Construction and testing

An actual-size, single-side PCB of the circuit is shown in Fig. 5 and its component layout in Fig. 6. The slotted opto isolator module, ultrasonic sensor and DC motor are external to the PCB. These are connected to the PCB through connectors provided on the PCB.

Make a separate circular dial. Refer the proposed system set-up as shown in Fig. 7 for fitting the LEDs (LED1 through LED12) and connect these through wires from the PCB. The prototype set up in EFY Lab is shown in Fig. 8.

For troubleshooting, first check the voltages at various test points as listed in Table II.

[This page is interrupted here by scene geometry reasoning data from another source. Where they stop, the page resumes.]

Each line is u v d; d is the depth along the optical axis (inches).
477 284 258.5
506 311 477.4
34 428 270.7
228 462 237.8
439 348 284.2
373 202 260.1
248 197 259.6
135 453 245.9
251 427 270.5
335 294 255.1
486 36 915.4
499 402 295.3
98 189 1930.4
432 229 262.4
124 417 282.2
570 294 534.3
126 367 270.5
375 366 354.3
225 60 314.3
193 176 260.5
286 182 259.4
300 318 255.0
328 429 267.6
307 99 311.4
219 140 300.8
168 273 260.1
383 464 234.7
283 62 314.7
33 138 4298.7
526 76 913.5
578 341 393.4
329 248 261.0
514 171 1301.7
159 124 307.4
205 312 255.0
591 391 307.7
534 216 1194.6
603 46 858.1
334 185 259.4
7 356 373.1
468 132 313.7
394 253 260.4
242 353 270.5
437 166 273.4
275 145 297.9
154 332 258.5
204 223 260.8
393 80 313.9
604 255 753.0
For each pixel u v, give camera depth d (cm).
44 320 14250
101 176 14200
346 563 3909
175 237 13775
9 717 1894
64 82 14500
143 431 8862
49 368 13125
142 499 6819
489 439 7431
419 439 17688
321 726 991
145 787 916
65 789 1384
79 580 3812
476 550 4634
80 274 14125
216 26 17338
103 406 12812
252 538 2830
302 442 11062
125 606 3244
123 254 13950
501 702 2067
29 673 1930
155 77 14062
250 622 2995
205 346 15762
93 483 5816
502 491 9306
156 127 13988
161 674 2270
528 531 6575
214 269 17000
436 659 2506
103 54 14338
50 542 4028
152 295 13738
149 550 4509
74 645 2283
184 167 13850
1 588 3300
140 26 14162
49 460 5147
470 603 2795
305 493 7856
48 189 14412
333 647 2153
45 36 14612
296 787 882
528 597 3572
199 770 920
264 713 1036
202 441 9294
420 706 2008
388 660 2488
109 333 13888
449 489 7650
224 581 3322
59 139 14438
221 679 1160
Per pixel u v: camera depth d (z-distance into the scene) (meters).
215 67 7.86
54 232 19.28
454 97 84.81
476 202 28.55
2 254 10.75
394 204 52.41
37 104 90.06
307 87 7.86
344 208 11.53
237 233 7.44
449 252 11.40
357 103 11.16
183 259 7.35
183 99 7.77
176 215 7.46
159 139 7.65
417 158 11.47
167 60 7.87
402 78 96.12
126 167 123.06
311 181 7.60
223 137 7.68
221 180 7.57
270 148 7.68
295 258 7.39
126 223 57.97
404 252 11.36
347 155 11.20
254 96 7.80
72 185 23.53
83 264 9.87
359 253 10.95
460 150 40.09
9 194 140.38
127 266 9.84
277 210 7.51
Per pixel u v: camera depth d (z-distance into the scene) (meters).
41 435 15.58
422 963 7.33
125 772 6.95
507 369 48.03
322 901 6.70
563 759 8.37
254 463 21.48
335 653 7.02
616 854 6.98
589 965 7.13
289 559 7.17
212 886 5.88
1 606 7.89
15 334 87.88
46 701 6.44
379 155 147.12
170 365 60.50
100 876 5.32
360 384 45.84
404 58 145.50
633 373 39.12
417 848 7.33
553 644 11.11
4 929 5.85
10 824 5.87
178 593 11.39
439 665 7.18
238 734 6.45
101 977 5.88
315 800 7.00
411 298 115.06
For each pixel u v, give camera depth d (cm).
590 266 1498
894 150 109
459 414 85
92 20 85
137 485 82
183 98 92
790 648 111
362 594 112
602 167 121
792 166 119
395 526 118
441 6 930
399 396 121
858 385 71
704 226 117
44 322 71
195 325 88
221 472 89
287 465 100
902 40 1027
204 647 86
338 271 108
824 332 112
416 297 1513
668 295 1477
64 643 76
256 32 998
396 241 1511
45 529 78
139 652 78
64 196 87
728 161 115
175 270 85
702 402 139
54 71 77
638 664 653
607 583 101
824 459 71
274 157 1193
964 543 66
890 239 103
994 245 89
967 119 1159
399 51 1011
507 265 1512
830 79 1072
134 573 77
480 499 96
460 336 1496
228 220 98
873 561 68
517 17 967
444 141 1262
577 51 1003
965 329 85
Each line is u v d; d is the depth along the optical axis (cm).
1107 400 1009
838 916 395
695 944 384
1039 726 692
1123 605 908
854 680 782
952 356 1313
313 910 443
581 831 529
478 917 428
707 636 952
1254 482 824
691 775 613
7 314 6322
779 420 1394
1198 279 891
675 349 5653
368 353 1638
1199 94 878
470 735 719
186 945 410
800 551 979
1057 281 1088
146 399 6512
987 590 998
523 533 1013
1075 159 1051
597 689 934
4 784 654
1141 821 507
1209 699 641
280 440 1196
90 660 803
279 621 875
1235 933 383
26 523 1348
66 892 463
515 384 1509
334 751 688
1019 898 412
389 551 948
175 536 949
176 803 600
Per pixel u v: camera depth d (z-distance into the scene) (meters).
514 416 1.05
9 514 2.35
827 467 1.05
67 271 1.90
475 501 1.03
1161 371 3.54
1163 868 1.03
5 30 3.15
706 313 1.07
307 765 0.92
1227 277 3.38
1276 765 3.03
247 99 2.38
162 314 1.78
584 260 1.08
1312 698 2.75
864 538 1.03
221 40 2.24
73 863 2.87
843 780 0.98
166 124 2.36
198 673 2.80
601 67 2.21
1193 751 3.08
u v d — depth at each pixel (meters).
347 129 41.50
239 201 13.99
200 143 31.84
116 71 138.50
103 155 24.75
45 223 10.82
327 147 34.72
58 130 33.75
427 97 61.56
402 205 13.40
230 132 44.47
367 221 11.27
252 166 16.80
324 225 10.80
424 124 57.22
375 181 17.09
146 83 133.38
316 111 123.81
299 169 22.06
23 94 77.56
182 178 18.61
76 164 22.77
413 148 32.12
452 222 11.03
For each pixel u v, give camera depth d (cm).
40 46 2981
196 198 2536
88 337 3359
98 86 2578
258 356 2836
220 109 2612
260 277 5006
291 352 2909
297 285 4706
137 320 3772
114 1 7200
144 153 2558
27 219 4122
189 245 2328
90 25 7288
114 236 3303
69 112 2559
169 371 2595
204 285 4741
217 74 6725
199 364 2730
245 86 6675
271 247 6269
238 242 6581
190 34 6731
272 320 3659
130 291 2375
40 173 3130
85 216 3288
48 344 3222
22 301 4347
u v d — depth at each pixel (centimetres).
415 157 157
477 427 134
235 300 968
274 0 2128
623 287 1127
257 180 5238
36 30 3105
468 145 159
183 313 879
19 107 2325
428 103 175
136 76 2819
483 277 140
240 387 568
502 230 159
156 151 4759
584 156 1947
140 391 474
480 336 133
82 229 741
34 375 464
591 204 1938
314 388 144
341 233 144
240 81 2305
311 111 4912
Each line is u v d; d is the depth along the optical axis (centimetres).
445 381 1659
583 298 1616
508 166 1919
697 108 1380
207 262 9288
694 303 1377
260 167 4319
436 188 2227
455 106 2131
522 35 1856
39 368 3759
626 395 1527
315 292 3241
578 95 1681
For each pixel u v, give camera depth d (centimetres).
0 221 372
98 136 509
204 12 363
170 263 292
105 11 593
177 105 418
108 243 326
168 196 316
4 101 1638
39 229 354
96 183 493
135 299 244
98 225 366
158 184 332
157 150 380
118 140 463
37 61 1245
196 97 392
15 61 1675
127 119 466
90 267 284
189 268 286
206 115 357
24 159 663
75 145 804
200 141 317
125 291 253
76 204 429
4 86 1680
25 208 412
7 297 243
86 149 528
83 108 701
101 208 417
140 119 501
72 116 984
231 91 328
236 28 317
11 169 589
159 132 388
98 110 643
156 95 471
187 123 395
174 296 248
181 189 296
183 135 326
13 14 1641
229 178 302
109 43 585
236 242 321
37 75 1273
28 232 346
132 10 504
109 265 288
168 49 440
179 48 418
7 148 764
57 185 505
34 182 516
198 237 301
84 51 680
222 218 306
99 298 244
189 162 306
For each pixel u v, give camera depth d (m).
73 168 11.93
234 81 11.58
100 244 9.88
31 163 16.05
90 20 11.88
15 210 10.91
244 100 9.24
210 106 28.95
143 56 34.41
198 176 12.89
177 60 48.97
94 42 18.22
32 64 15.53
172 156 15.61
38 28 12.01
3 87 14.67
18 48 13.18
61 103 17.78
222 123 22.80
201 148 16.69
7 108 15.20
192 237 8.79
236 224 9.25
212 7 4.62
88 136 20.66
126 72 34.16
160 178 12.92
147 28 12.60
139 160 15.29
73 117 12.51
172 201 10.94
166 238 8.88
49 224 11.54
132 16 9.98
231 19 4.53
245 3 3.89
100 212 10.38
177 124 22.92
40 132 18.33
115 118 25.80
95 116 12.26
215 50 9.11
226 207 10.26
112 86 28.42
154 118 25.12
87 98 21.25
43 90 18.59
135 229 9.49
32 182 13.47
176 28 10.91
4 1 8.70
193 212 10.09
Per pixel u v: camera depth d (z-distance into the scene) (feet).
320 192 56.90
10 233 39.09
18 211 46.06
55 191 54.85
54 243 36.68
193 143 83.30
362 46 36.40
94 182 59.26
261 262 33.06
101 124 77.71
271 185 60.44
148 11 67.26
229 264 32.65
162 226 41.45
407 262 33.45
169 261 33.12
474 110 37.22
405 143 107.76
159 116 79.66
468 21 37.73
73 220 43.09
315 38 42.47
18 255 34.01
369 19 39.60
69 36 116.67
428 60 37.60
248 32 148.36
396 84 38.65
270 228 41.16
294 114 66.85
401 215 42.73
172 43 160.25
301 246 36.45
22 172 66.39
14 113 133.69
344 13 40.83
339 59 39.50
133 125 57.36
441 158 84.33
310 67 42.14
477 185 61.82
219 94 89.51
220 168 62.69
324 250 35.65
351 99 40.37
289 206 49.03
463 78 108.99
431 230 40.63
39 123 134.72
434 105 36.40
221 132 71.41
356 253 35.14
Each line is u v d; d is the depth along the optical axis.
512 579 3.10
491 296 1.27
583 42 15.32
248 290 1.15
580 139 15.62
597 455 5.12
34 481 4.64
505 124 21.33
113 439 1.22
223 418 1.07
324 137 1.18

Fig. 7: Microcontroller based ultrasonic radar: Proposed system set-up
Fig. 7: Microcontroller based ultrasonic radar: Proposed system set-up
Z95_Fig-8
Fig. 8: Prototype set up in EFY Lab

Software program

The program for the microcontroller is written in C language and compiled using AVR Studio 4. The compiler is used to convert C program into a hex file for burning into the flash memory of ATmega128 microcontroller using AVR Studio 4. A 4-pin connector (CON2) is provided in the circuit for programming the chip using a suitable ISP-compatible AVR programmer board.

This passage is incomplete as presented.